По крайней мере среди женской половины. Потому что мужчинам она предлагала не менее привлекательный товар. Во-первых, равенство бесправных с владеющими, предпочтение убогих перед сильными и достоинство нищих духом по сравнению с благородными. Конечно, это утверждение представляло собой грубое вранье, очевидное своей нелепостью и несоответствием реальности. Зато оно не могло не понравиться подавляющему большинству людей: ведь бесправных, убогих и нищих всегда несравнимо больше, чем сильных и благородных. Во-вторых, сказка предлагала искупление всех и всяческих грехов в прошлом, настоящем и будущем. Конечно, адептам новой религии предписывалось, по возможности, следовать десяти заповедям, но, в то же время, любое прегрешение легко перечеркивалось последующим раскаянием. Что и говорить, это была крайне милосердная религия. Именно поэтому она подходила всем без исключения… за исключением еудеев.

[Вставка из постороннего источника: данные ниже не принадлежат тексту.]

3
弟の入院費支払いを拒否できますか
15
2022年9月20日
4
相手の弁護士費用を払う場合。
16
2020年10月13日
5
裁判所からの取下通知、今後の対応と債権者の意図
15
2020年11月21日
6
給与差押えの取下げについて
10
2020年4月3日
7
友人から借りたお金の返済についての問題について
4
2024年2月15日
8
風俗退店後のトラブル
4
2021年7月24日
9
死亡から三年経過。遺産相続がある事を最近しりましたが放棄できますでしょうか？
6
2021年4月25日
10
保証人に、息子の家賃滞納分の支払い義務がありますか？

Кстати, заповеди слово в слово совпадали с заповедями еудейской Торы, но не потому, что Шимон с Йонатаном хоть немного надеялись на их соблюдение, а для создания первой зацепки: как вы помните, внутрь всей этой искусственной чепухи надлежало поместить вполне реальную ценность — Книгу. Для пущей надежности Книга была накрепко привязана к главному персонажу сказки. В то время Шимон и Йоханан еще не придумали ему имя, а потому именовали его просто Идол. История с происхождением Идола была позаимствована Шимоном из яванских сказок про детей земных женщин и бессмертных божков. С той лишь разницей, что в нашей сказке роль божка играл не яванский Зеус, а… тьфу!.. даже и не выговорить… впрочем, это звучало дико только для еудейского уха. Остальные же внимали и верили без какого бы то ни было затруднения.

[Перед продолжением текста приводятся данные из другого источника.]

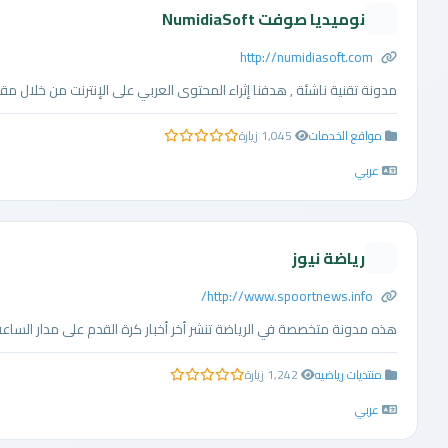
نوميديا صوفت NumidiaSoft
http://numidiasoft.com
مدونة تقنية ناشئة , هدفنا إثراء المحتوى العربي على الإنترنت من خلال مقال
مواقع الخدمات
1,045 زيارة
0.0 من 5 نجوم
عربي
رياضة نيوز
http://www.spoortnews.info/
هذه مدونة متخصصة في الرياضة تنشر أخر أخبار كرة القدم على مدار الساعة وم
منتديات رياضيه
1,242 زيارة
0.0 من 5 نجوم
عربي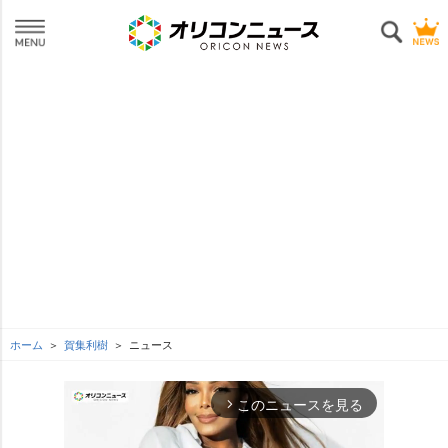
ホーム
賀集利樹
ニュース
このニュースを見る
arrow_forward_ios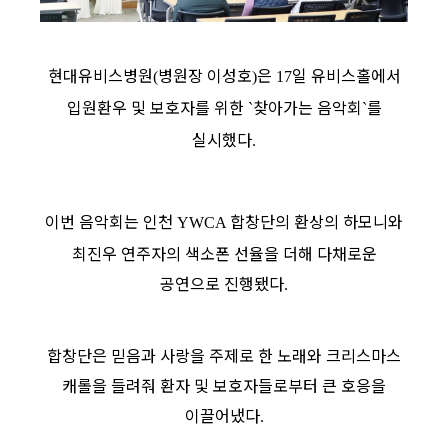
현대유비스병원
병원장 이성호
은
일 유비스홀에서
(
)
17
입원환우 및 보호자를 위한
찾아가는 음악회
를
`
`
실시했다
.
이번 음악회는 인천
합창단의 환상의 하모니와
YWCA
최진우 연주자의 색소폰 선율을 더해 다채로운
공연으로 진행됐다
.
합창단은 믿음과 사랑을 주제로 한 노래와 크리스마스
캐롤을 들려줘 환자 및 보호자들로부터 큰 호응을
이끌어냈다
.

Идол исполнял роль главного спасителя. Именно он брал на себя все человеческие грехи — все, без исключения… гм… вернее, за исключением еудейских грехов. Именно его страдания искупали любую бывшую и будущую пакость любого прохвоста… за исключением… ну, вы понимаете. У него пока еще не было имени, зато его речи, проповеди и принципиальные тезисы были подготовлены самым детальным образом. По сути дела, изобретенный Шимоном Идол проповедовал Книгу, утверждал ее ценности, объявлял себя ее прямым и верным продолжателем. Более того, объявлялось, что само появление Идола было многократно предсказано и запечатлено на ее страницах. Новая религия просто не могла отказаться от Книги — для этого нужно было бы отказаться от Идола, то есть, от главной фигуры, к которой, в конечном счете, сходились все нити.
В общем, задуманное Шимоном и Йохананом представляло собой самый настоящий ковчег, огромный и непотопляемый — конечно, при условии успешной реализации плана. С этим трудно было не согласиться, и мы согласились. Вас это удивляет? Честно говоря, меня сейчас — тоже. Но если принять во внимание тогдашние обстоятельства: всеобщее уныние после александрийского фиаско, непререкаемый авторитет Шимона, хитроумную манипулятивность Йоханана, замкнутость нашей, в общем, небольшой общины, то удивляться особенно нечему. Мы были коллективом единомышленников — помните? А с коллективами единомышленников случается и не такое.
Кстати о реализации. Это было самое туманное место в плане. Нет, в общем и целом, Шимон объяснил нам все. Он планировал начать проповедь новой религии в условиях максимального стечения народа, то есть, в Ерушалаиме во время самого многолюдного праздника — праздника Песах. Хотя нет, не совсем так. Ведь еудеи, как уже сказано, вовсе не являлись целью проповеди. Но Ерушалаим и Песах были важны Шимону все для той же привязки: апофеоз сказки, происходя именно в Ерушалаиме, неизбежно делал его святым для новой религии городом, святым, как в Книге, понимаете? Провинциальное захолустье ромайской империи одним разом превращалось в центр мира, а религиозный праздник крошечного народа — в главное событие всемирной религии… гениально, не правда ли?
Кроме того, Шимону был необходим шум. Ведь проповедуют людям, а люди сбегаются на шум. На шум и на кровь. Или — на публичную казнь, из тех, что обычно совершаются накануне первого дня праздника Песах. Тут все сходилось один к одному. Языческое сознание любит мертвых и не доверяет живым.